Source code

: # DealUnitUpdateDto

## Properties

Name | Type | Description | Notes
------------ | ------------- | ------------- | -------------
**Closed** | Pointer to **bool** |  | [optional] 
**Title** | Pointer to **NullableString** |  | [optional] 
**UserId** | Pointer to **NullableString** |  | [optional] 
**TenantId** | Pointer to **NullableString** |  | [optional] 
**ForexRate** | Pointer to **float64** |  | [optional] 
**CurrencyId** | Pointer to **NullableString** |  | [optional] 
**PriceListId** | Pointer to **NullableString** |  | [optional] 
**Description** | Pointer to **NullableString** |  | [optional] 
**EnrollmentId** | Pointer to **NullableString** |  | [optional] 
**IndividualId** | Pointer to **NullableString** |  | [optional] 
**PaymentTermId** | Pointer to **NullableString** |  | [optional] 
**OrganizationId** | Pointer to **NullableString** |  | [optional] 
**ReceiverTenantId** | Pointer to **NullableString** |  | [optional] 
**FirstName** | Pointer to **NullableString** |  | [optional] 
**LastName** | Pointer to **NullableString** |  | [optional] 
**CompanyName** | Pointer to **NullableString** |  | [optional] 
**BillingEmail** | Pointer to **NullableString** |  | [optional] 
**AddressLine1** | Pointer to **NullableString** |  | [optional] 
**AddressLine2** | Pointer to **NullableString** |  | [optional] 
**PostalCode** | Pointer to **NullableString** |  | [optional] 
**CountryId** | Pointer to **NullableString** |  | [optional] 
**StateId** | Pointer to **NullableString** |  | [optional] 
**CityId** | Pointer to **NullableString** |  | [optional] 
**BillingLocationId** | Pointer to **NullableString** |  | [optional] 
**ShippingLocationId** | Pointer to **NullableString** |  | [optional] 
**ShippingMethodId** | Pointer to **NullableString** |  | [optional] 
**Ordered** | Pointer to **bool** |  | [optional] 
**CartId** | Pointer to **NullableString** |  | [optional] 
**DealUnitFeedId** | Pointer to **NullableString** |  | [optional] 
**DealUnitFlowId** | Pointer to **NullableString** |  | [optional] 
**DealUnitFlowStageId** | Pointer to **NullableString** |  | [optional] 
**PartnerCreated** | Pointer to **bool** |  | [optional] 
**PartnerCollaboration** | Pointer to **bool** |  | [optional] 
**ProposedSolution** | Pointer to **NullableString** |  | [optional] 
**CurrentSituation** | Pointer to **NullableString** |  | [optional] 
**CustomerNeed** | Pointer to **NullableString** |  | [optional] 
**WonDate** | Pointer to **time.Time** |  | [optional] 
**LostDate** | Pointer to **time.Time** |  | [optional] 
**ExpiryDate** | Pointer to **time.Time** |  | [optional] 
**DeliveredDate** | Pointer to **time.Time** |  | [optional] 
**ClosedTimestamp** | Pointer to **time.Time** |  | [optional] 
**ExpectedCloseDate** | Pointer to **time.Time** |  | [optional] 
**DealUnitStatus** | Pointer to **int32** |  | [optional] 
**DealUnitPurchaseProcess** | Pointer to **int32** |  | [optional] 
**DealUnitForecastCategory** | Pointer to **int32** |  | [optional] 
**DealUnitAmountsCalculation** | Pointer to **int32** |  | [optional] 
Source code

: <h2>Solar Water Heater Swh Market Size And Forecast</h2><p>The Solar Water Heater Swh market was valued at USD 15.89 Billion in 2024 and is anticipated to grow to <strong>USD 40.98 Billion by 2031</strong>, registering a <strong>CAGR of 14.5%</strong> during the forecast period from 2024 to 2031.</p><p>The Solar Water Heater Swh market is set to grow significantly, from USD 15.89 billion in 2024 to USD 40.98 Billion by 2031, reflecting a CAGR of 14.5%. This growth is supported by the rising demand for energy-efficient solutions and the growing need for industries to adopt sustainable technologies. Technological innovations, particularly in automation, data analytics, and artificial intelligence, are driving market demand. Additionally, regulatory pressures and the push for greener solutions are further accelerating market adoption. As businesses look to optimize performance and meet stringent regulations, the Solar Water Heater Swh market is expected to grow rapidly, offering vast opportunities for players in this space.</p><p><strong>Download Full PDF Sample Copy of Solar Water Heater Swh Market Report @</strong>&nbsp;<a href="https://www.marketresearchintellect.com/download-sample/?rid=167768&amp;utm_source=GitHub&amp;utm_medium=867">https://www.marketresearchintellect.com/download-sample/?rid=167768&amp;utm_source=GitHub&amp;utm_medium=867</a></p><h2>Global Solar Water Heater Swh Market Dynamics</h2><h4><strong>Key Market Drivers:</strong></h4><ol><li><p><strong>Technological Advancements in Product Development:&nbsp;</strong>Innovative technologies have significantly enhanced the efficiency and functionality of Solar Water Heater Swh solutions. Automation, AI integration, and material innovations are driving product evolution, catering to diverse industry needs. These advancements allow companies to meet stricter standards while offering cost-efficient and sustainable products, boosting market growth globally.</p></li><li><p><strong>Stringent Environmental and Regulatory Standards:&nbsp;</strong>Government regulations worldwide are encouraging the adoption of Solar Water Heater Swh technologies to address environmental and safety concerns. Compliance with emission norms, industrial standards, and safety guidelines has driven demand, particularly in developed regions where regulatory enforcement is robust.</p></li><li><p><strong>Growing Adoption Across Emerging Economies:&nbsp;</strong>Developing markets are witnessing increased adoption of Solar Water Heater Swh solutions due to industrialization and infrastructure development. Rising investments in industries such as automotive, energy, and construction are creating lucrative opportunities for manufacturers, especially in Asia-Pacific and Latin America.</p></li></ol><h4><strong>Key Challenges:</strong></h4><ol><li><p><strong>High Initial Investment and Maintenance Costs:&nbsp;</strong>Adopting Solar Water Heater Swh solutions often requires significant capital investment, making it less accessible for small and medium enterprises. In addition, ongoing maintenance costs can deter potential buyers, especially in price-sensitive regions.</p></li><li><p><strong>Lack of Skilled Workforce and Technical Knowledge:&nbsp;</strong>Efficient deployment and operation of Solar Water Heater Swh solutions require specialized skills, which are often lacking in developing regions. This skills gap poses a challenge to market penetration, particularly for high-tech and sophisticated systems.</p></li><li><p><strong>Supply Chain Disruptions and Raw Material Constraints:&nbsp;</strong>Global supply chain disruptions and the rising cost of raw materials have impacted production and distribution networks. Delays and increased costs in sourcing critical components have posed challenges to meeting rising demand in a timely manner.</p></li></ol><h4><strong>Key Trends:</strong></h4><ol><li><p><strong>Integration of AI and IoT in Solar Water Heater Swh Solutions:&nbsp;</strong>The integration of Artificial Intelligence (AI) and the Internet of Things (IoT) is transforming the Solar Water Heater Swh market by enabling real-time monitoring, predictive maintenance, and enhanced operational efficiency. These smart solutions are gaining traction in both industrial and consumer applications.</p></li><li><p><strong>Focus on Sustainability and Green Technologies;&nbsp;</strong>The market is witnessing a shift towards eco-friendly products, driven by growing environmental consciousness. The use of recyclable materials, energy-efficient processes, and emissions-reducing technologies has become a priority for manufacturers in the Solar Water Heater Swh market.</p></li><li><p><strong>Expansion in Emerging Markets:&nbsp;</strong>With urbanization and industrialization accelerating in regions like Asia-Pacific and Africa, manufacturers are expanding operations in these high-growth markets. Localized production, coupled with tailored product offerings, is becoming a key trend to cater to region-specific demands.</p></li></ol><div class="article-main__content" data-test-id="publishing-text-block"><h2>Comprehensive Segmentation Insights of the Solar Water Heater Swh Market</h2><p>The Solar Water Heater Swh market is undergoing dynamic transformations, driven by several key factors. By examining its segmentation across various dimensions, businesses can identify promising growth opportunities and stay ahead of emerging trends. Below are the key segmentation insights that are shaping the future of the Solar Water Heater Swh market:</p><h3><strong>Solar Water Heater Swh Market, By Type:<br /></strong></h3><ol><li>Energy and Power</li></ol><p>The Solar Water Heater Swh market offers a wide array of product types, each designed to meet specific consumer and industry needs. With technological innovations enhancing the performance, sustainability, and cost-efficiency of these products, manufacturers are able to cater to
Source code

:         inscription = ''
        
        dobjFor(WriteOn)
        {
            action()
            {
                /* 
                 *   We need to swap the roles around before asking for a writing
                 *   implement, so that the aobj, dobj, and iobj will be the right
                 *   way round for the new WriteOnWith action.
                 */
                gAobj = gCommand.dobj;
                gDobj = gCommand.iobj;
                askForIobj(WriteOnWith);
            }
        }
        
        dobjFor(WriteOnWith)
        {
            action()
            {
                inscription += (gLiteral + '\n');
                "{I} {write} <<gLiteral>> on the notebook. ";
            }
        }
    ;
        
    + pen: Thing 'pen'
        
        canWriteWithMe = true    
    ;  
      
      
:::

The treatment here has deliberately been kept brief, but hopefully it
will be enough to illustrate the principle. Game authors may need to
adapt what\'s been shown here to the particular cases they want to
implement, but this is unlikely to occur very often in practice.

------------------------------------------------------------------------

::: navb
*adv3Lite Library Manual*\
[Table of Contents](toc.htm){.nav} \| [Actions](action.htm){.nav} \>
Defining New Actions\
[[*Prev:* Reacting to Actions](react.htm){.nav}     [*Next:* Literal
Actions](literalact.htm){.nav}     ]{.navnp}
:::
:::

__TASK GOAL__
Which lines in the data above hold the word "dobjFor"? Return each of them.

__SOLUTION TO THIS EXERCISE__
        dobjFor(WriteOn)
        dobjFor(WriteOnWith)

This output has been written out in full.